My recommendation is don't try to figure out how to fix this horrible recipe. You did nothing wrong. She's evil I tell ya!

Do exactly what you've done and trash the recipe. I'm sorry you wasted such a large amount of good ingredients. Yet another reason to put her behind bars... :wink:

There are far better cookie recipes out there, especially in the couple of "chocolate chip cookie" threads making the rounds on the board.

 

“Peter: Oh my god, Brian, there's a message in my Alphabits. It says, 'Oooooo.'

Brian: Peter, those are Cheerios.”

– From Fox TV’s “Family Guy”

 

Tim Oliver

Posted

am absolutely hypnotized by this thread (all that CHOCOLATE!) but have a question before I make the pudding cookies. is 'pudding' the powdery stuff to which you add cold milk + let set 15 mins or so till you have deliciously spoonable custardy type stuff (UK equiv would be Angel Delight)? anyone? (very sorry if this is rank amateur question.)

Fi Kirkpatrick

tofu fi fie pho fum

"Your avatar shoes look like Marge Simpson's hair." - therese

Posted
am absolutely hypnotized by this thread (all that CHOCOLATE!) but have a question before I make the pudding cookies.  is 'pudding' the powdery stuff to which you add cold milk + let set 15 mins or so till you have deliciously spoonable custardy type stuff (UK equiv would be Angel Delight)?  anyone?  (very sorry if this is rank amateur question.)

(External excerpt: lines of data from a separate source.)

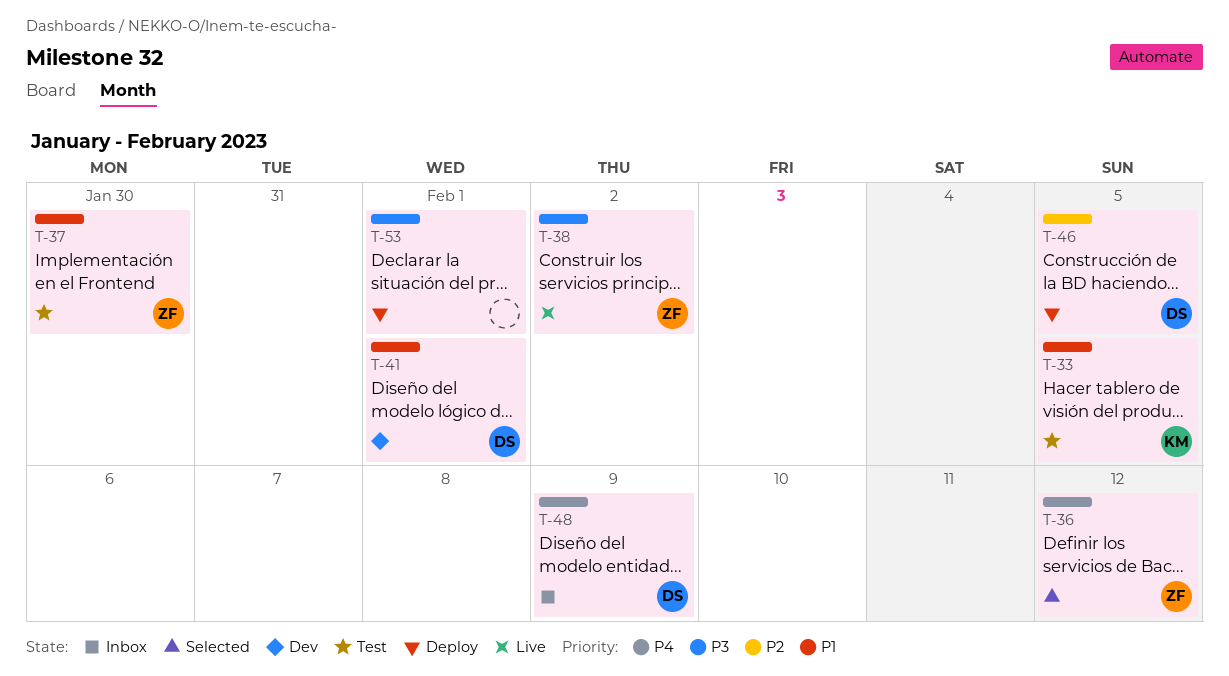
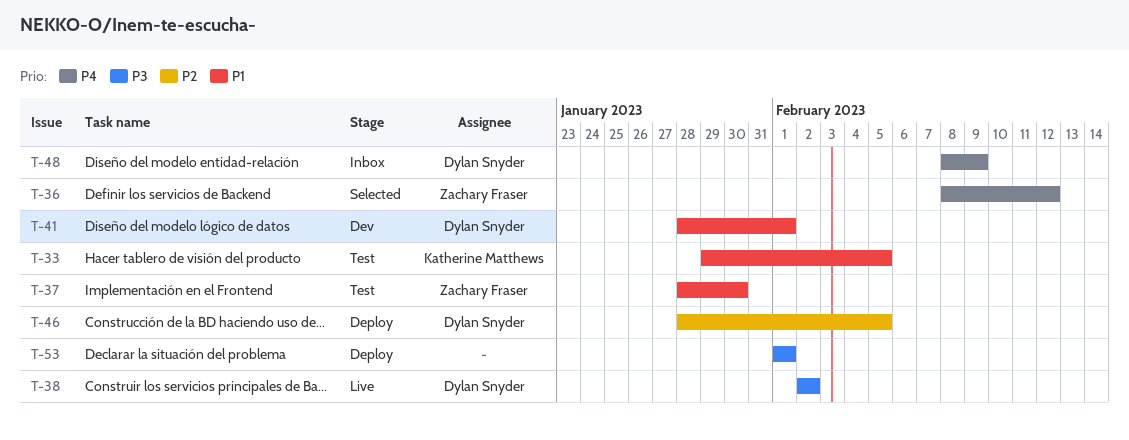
T-38, owner: Zachary Fraser -> Dylan Snyder

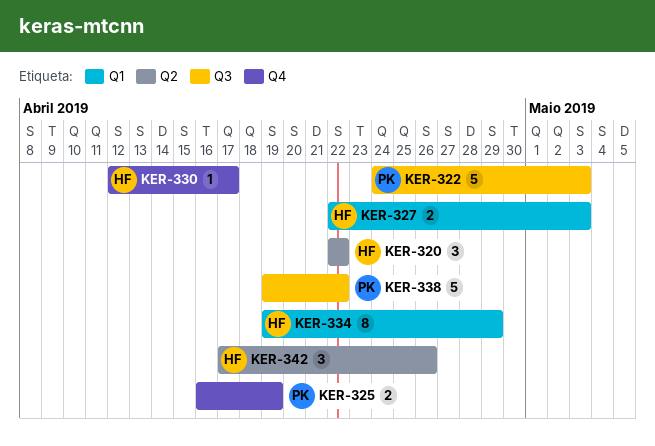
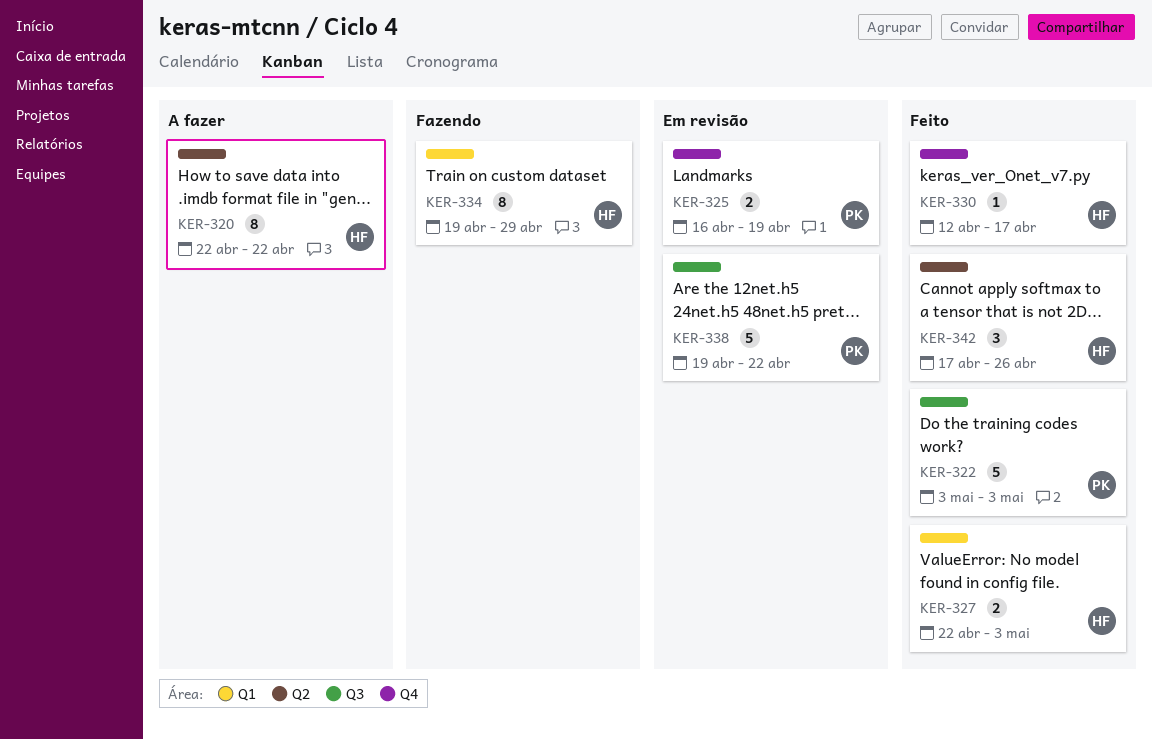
KER-320, estimate: 3 -> 8
KER-322, start: Apr 24 -> May 3

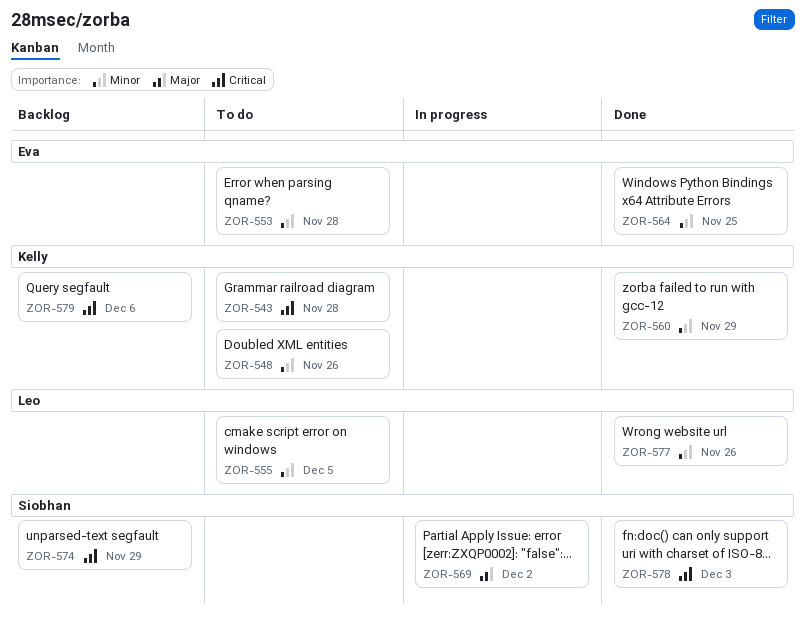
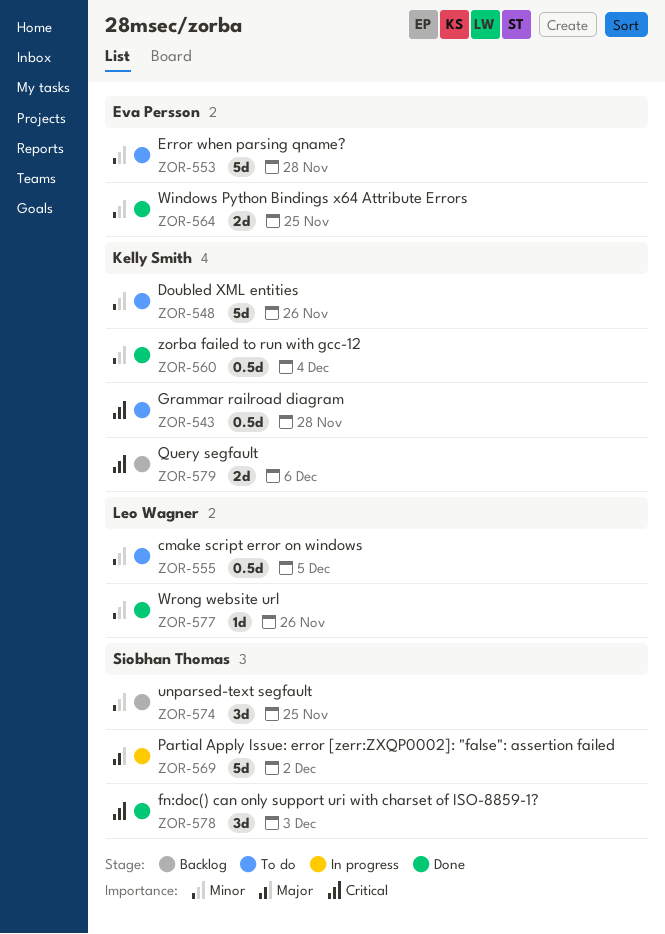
ZOR-560, due: Nov 29 -> Dec 4
ZOR-574, priority: Critical -> Minor
ZOR-574, due: Nov 29 -> Nov 25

Hi! I don't know much about Angel Delight, but what we're using here in America is Jello Brand Instant pudding.

Here's some info:

Jello Pudding.

Good luck with using Angel Delight. I have a feeling if you use 3.4 ounces -- the equivalent to one box of Jello Brand, you'll be fine :).

BTW. Toliver, I completely agree with what you have to say about Martha's cookies. It's just a bad recipe. Period.